Sen dit que pour remédier au déséquilibre racial, la société devrait envisager de solliciter des nominations auprès d’un groupe plus large de programmes.

« Bien sûr, sont biaisés », dit le senior fellow Andrew Strominger ’77 des connexions omniprésentes de Harvard et Oxbridge parmi les Junior Fellows. « Je veux dire, tout le monde a des préjugés dans sa procédure de sélection… Bien sûr, nous nous efforçons de minimiser la quantité de biais. »

Strominger a mentionné qu' »il y a eu quelques discussions » sur la disqualification des étudiants diplômés de Harvard pour l’obtention de la bourse – une pratique que la Society of Fellows de Princeton a adoptée. Les senior fellows ont finalement décidé qu’ils ne voulaient pas passer à côté de candidats talentueux issus des écoles supérieures de Harvard.

Selon Dorin, le biais de Harvard est naturel lorsque les senior fellows doivent examiner autant de candidatures.

« Lorsque vous essayez de choisir des personnes sur les bases très spéculatives de qui fait le travail le plus prometteur et le plus innovant, alors que toute personne qui est nommée fait un travail innovant, excitant et prometteur, avoir un point de référence et avoir une connexion aide évidemment », dit Dorin.

Publicité

Bien qu’il y ait eu des efforts pour solliciter des nominations d’un plus large éventail d’écoles, le fait que les documents de nomination de chaque candidat doivent être lus par deux boursiers principaux crée un plafond sur le nombre de nominations que la Société peut physiquement traiter.

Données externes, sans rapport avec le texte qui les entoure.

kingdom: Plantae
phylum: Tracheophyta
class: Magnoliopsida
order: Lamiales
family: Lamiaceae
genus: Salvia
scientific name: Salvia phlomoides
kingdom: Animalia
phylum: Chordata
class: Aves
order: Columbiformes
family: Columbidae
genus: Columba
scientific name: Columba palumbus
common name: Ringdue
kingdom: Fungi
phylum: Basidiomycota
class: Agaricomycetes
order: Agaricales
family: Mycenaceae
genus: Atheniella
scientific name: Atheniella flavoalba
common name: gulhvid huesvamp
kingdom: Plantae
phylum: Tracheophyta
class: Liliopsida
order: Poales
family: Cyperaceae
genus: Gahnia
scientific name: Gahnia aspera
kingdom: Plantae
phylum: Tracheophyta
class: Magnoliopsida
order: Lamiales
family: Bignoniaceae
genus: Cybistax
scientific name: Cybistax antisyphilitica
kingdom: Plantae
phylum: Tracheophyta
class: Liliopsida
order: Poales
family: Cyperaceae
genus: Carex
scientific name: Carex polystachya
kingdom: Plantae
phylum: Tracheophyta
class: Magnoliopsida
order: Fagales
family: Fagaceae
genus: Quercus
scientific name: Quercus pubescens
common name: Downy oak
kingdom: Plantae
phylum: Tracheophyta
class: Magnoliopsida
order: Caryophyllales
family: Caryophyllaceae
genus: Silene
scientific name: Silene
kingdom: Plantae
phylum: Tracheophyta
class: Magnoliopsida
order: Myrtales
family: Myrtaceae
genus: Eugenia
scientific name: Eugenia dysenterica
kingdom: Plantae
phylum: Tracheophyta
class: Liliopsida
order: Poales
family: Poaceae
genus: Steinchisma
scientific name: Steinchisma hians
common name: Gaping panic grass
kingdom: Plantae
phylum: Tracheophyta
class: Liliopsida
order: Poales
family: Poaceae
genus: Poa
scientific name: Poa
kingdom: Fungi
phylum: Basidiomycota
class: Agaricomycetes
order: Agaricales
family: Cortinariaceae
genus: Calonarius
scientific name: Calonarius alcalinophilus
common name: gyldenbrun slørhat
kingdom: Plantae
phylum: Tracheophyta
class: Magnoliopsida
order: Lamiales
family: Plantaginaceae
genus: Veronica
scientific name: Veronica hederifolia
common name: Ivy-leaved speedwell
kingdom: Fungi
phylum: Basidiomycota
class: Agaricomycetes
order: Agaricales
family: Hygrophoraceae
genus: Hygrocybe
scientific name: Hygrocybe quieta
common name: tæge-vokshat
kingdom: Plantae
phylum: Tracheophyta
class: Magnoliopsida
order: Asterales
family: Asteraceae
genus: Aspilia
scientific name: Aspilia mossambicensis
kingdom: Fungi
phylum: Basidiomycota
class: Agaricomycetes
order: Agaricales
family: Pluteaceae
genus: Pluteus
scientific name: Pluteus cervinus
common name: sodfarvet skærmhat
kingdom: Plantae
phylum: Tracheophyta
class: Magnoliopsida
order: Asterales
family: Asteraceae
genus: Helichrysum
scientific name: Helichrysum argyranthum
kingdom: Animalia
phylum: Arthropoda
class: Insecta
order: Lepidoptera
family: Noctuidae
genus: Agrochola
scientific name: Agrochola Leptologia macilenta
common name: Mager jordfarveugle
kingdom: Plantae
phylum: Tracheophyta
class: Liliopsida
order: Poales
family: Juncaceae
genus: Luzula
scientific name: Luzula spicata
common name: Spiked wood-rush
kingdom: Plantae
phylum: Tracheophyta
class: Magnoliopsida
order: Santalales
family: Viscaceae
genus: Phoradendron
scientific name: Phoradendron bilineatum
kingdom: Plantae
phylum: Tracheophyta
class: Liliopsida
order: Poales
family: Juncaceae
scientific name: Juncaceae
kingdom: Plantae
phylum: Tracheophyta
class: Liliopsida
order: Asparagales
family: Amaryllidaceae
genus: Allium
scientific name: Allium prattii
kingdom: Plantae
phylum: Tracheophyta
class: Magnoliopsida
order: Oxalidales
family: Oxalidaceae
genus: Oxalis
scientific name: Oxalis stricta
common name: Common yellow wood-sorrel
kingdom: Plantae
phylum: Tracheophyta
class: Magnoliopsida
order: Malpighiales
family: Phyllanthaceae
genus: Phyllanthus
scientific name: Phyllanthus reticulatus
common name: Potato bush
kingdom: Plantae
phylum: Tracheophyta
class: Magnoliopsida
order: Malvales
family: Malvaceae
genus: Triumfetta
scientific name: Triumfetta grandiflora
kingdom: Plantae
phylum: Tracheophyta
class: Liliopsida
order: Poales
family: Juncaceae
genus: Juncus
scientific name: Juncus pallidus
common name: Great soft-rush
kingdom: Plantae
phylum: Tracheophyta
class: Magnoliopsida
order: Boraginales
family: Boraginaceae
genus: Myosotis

La Société envoie déjà 4 000 sollicitations de nominations par an, et Sen, selon ses propres estimations, passe 12 à 14 heures par semaine à examiner les nominations lorsqu’elles commencent à arriver.

Et il y a certaines façons dont la Société est incroyablement diversifiée. Bien que la plupart des boursiers juniors soient titulaires d’un doctorat d’une université américaine, la senior fellow Elaine Scarry estime qu’environ la moitié des boursiers sont nés dans un pays étranger.

UN KINGMAKER ACADEMIQUE

Les boursiers juniors d’aujourd’hui sont l’élite académique de demain. Il suffit de googler quelques anciens boursiers pour constater qu’ils occupent certains des plus hauts postes universitaires du pays. Quatre des neuf boursiers de la Société entre 1986 et 1989, pour prendre un terme particulièrement réussi, sont aujourd’hui des professeurs titulaires de Harvard.

Le monde des bourses post-doctorales est, de manière compréhensible, beaucoup moins scruté que l’industrie de l’écrasement de l’âme et des millions de dollars que sont les admissions de premier cycle. En effet, dans le cadre de l’agitation médiatique constante autour de Harvard, la Société a très bien réussi à rester à l’écart des projecteurs. Pourtant, c’est une organisation qui a une longue histoire à Harvard et un impact important sur la culture du campus.

Les post-docs, après tout, deviennent des professeurs à part entière. Bien que la gouvernance de l’université moderne repose souvent sur des administrateurs non académiques, le corps professoral exerce toujours un degré remarquable de contrôle sur tous les aspects de la vie universitaire. La sélection des boursiers seniors d’aujourd’hui déterminera dans une large mesure le paysage universitaire pour les décennies à venir. Peut-être qu’entre le plat de fromage et les boissons d’après-dîner, il vaut la peine de se demander si le processus de sélection que le président Lowell, qui n’était pas un amoureux de la diversité, a conçu en 1933 est encore bien adapté à l’académie moderne.

Articles

Laisser un commentaire

Votre adresse e-mail ne sera pas publiée.